Neuro ophthalmologist A/Professor Celia Chen delivered presentations on optic nerve swelling and ptosis. She said eye health professionals often view neuro ophthalmology as scary, however the trick when examining patients is, “to rule out what can kill a patient or blind a patient, then work through the remaining issues”.
Dr. Chen presented several examples of optic nerve swelling to demonstrate differences in optic nerve swelling: ‘the good’ – pseudo swelling; ‘the bad’ – conditions that can kill or blind a patient; and to recognise optic nerve appearances that can be associated with a systemic condition.
Her key tips for investigating swollen optic nerves were to look at the blood vessels over the disc and check for any change in calibre at the disc margin, and to look for spontaneous venous pulsation.
Dr. Chen said in the work up for bilateral optic nerve swelling, we need to look into possibilities of a mass lesion in the brain, venous sinus disease, or systemic causes. She said unilateral optic nerve swelling may be a sign of giant cell arteritis and the differentials include ischemic causes, compressive disease or infiltrative lesions. Dr. Chen said optic nerve swelling does not necessarily cause a change to visual acuity. When assessing optic nerve function, the five signs to check for are the patient’s visual acuity, visual field, pupil, colour vision and subjective brightness.

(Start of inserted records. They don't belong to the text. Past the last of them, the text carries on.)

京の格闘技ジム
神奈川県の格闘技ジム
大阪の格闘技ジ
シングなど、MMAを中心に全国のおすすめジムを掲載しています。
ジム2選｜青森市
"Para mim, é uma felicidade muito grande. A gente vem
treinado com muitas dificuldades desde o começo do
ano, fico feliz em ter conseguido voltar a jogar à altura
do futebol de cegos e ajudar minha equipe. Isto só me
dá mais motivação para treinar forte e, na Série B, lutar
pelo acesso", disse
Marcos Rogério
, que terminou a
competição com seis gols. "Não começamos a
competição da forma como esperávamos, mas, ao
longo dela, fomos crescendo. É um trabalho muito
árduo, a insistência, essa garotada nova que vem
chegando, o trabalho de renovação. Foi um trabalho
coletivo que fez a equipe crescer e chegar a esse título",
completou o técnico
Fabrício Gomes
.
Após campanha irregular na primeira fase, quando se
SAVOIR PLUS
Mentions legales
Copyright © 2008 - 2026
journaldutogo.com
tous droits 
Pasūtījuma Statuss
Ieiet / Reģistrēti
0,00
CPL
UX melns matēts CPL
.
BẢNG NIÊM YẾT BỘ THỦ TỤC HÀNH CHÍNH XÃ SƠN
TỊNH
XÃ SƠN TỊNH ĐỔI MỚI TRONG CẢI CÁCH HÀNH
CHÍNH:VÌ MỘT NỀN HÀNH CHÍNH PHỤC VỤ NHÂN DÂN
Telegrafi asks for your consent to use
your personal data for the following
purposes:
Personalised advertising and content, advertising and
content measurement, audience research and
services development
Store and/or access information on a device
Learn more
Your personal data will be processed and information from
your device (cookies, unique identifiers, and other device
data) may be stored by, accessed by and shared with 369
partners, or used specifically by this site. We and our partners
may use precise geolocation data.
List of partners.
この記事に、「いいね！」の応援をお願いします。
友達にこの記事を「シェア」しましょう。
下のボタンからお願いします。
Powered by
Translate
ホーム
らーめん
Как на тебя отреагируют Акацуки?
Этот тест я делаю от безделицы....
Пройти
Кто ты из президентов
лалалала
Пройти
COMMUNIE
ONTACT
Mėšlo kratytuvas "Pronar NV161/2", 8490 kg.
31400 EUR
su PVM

“When dealing with an optic disc drusen you need to convincingly show the pseudo optic disc oedema is from the drusen deposit and use as many optic modalities as possible including OCT across the optic disc, ultrasound, autofluorescence or CT brain with fine cut section across the optic nerve head,” she said.
During a workshop run by Simon Hanna, OA Professional Development and Clinical Policy Manager, feedback from audiences highlighted some of the confusion surrounding billing of Medicare items.
Mr. Hanna said it is important to be very clear about the rules because optometrists are personally responsible for incorrect Medicare rebate billing. He said Medicare compliance auditors now use sophisticated algorithms that highlight inconsistencies in Medicare billing across the sector.
“They look for patterns in billings – they don’t look for one offs. They compare an optometrist’s use of a particular number against their peers to check for considerable over-use… You need to be able to clinically justify relevance of the testing and that you’ve met the terms of the item descriptor,” said Mr. Hanna.
Mr. Hanna said Optometry Australia had been lobbying government for changes to Medicare rebates and these were expected within the next 12 months, though the scale of change remains unclear.
Optometry billing is relatively small compared to Medicare billing by GPs. In 2017, 9.2 million Medicare services were provide by optometrists at a cost to the government of AU$425 million. Costs for GP attendances in the same period were over $5 billion.
Dates are yet to be announced for WAVE in 2019.